BABA : Non, il n’y a ni sponsors, ni compétitions pour promouvoir ce sport ici. Mon souhait serait d’organiser des compétitions mais il y a tellement de problèmes et d’obstacle. Tout d’abord nous ne sommes pas encore structurés autour d’une fédération, nous pratiquons par groupe. Ensuite vient le problème des moyens et du matériel. Jusqu’à présent il y a très peu de Roller qui pratiquent avec de vrais paires, c’est à dire avec des blades. La majorité des rollers pratique avec des Quads, c’est le modèle ancien qui est moins performant mais parfait pour l’apprentissage. D’ailleurs moi j’ai appris avec ceux-là.
Patiner en ville au beau milieu de la circulation présente de nombreux risques pour vous, mais aussi pour ces jeunes qui vous suivent ; en êtes-vous conscient ?
BABA : Oui, je crois que nous en sommes conscient. Et quand il y a des problèmes j’interviens et je leur apporte mon aide. Dans la circulation, il y a des milliers de pièges surtout avec les automobiles et pour ça j’ai pu créer pleins de techniques qui nous permettent de sortir des situations les plus dangereuses en attendant d’ouvrir un lieu propice pour la pratique.
Existe-t-il des techniques de base pour l’apprentissage du Roller blade ?
BABA : En ce qui concerne l’apprentissage, il faut d’abord apprendre à s’équilibrer, ensuite apprendre à pousser avec ses paires et le reste vient tout seul avec la pratique. Mais le plus important est l’équilibre et la poussée, ce sont les deux techniques de base de Roller. Pour ça, il faut se munir soit d’une paire de Blades soit d’une paires de Quad. Les Blades sont les derniers modèles, ils coûtent cher mais permettent d’acquérir l’équilibre en l’espace quelques jours alors que les Quads nécessitent un apprentissage complet.
Vous disiez tout à l’heure que le Roller Blade vous permet de vous déplacer rapidement dans les rues et qu’il est devenu votre moyen de transport.
Est-ce une des raisons qui vous ont poussées à pratiquer ce sport ?
BABA : Je le pense, d’ailleurs à titre d’exemple j’ai une fois fait le trajet Mermoz-Plateau en 8 minutes rien que pour vous dire à quel point on peut se déplacer rapidement. L’avantage c’est qu’on ne s’arrête pas, même s’il y a des embouteillages. Le seul inconvénient apparaît au moment de la saison des pluies.
Quels sont vos projets pour le futur ?
BABA : Je voudrai créer une association pour promouvoir réellement notre art, je suis en train de faire les démarches dans ce sens en ce moment. Parallèlement à cela, j’entreprends de créer une petite entreprise pour donner du travail à tous les Rollers.
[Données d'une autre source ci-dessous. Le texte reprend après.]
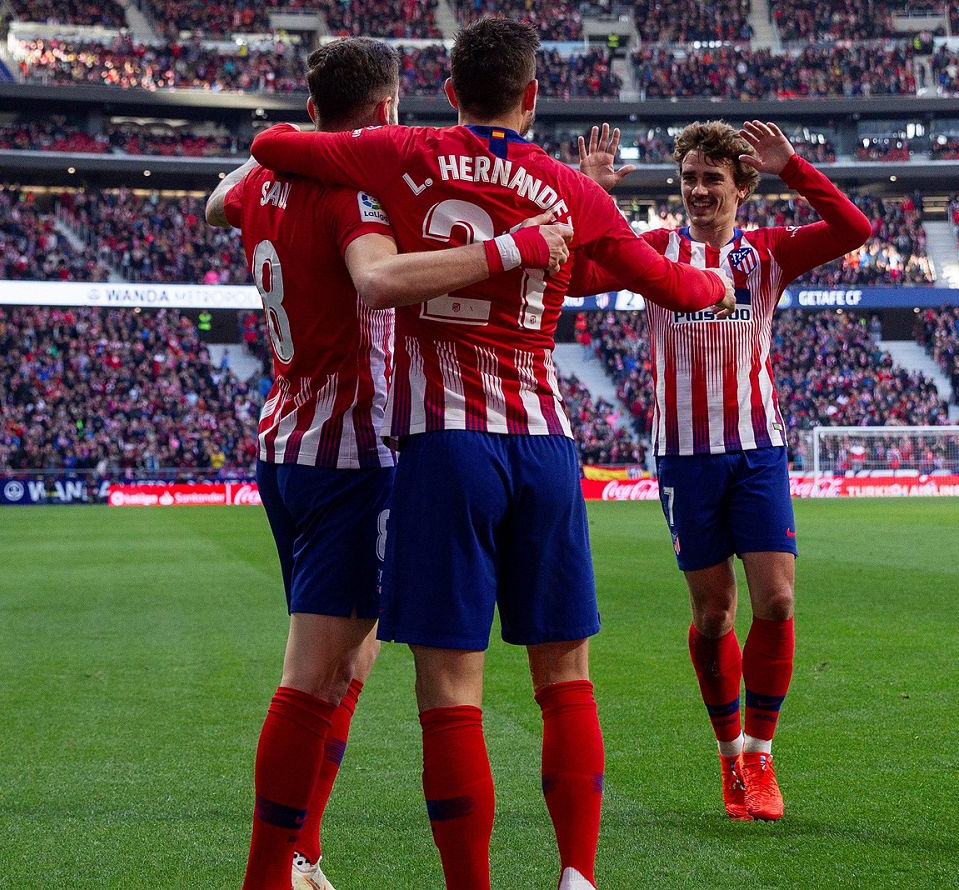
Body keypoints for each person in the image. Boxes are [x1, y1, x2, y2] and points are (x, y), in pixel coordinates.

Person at [248, 19, 733, 889]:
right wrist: (718, 280)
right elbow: (663, 282)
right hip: (544, 446)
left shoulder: (404, 152)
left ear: (448, 88)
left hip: (445, 448)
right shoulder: (568, 192)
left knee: (451, 688)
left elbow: (274, 144)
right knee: (565, 674)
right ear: (534, 97)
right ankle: (578, 875)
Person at [210, 37, 573, 890]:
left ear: (311, 115)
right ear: (384, 115)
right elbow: (376, 282)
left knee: (349, 659)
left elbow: (216, 201)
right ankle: (273, 871)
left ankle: (303, 853)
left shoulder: (263, 184)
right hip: (353, 450)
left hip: (286, 442)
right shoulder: (354, 195)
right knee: (314, 672)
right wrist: (513, 247)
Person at [571, 119, 870, 821]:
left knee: (779, 601)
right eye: (689, 179)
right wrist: (589, 192)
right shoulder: (653, 251)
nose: (699, 190)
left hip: (756, 448)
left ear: (742, 187)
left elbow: (854, 227)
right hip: (683, 456)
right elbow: (575, 274)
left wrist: (796, 167)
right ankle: (730, 753)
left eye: (713, 179)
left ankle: (761, 754)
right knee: (713, 613)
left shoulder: (767, 253)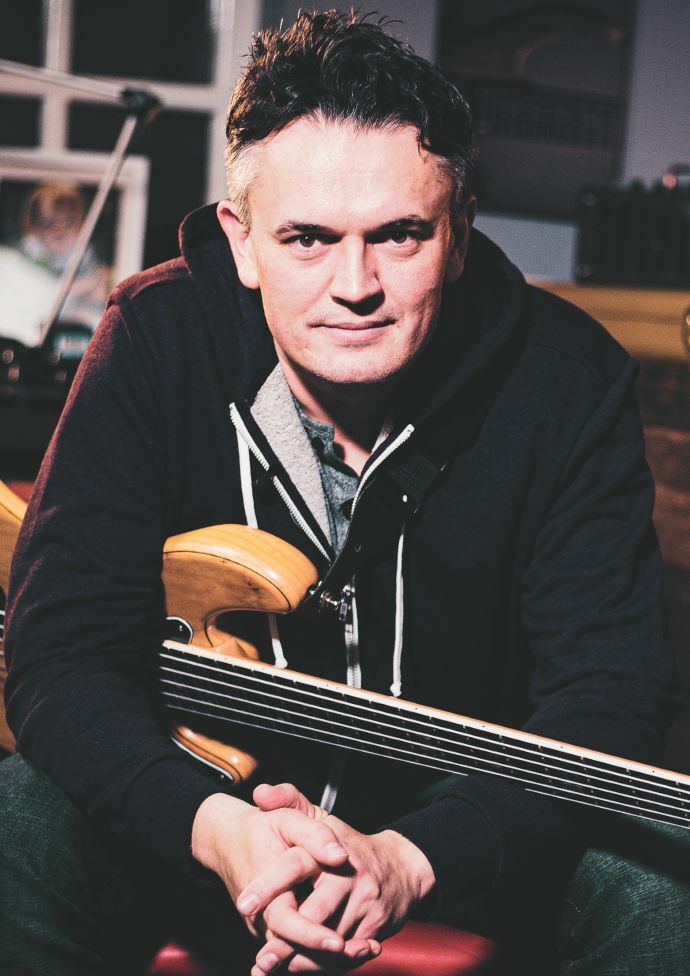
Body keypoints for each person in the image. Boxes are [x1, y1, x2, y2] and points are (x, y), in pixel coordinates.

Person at [1, 10, 688, 976]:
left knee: (661, 889)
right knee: (17, 828)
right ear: (242, 242)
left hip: (466, 824)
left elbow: (609, 695)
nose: (354, 284)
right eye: (308, 239)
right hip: (199, 803)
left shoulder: (568, 379)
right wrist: (219, 830)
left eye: (400, 235)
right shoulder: (156, 339)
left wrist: (412, 858)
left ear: (459, 233)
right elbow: (62, 655)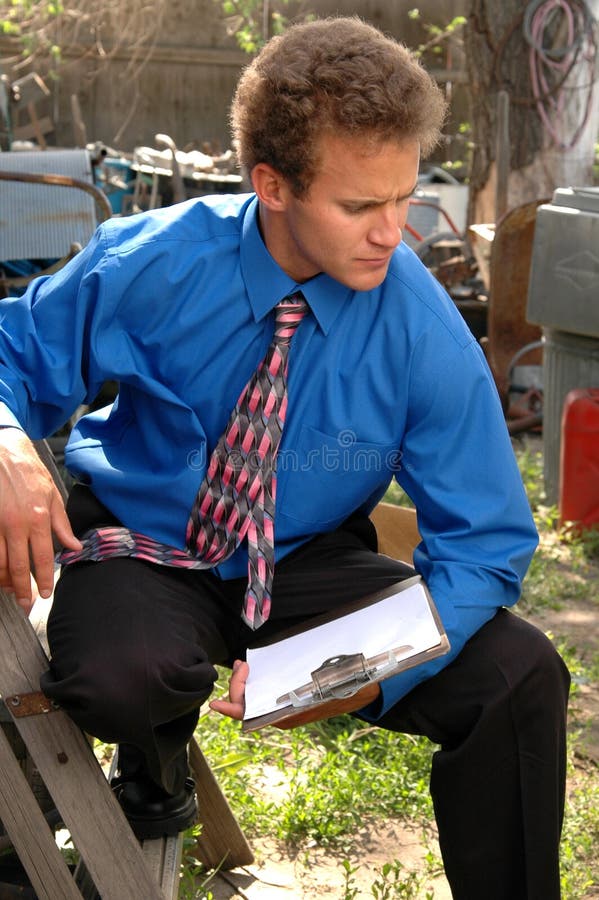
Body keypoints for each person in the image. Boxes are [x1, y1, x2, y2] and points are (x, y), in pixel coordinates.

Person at [0, 16, 569, 899]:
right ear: (272, 185)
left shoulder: (422, 330)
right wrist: (5, 442)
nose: (391, 233)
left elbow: (486, 546)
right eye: (358, 206)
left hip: (303, 557)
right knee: (121, 675)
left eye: (404, 199)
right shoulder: (153, 260)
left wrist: (350, 666)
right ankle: (153, 778)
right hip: (149, 548)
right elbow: (10, 355)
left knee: (520, 674)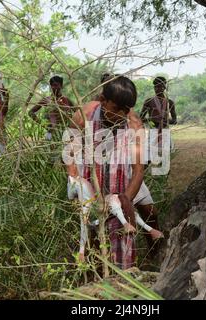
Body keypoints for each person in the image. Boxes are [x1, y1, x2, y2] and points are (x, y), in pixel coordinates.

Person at [65, 75, 145, 270]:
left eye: (126, 110)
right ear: (103, 100)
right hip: (90, 189)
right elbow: (70, 152)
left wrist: (123, 201)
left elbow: (138, 170)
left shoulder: (134, 124)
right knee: (91, 243)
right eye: (116, 109)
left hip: (120, 188)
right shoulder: (84, 115)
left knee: (121, 245)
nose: (121, 115)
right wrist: (77, 187)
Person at [29, 75, 74, 140]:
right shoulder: (47, 100)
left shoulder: (67, 100)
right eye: (52, 85)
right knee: (52, 149)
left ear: (61, 86)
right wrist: (44, 124)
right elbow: (30, 112)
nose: (53, 87)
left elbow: (78, 112)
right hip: (52, 133)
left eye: (56, 85)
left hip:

Nous pourrions faire de la livraison de Pizza, voire même de courrier, nous avons acquis de l’expérience ne travaillant ponctuellement pour des entreprises. Au moment où je vous parle, nous sommes déjà engagés avec une agence de communication pour assurer la distribution de prospectus. Tout ça pour vous dire que les projets sont là et que les rollers ont pleins d’avenir au Sénégal.
ASSANE SECK Article paru dans "ART+, le gratuit de promotion culturelle" nov 2001.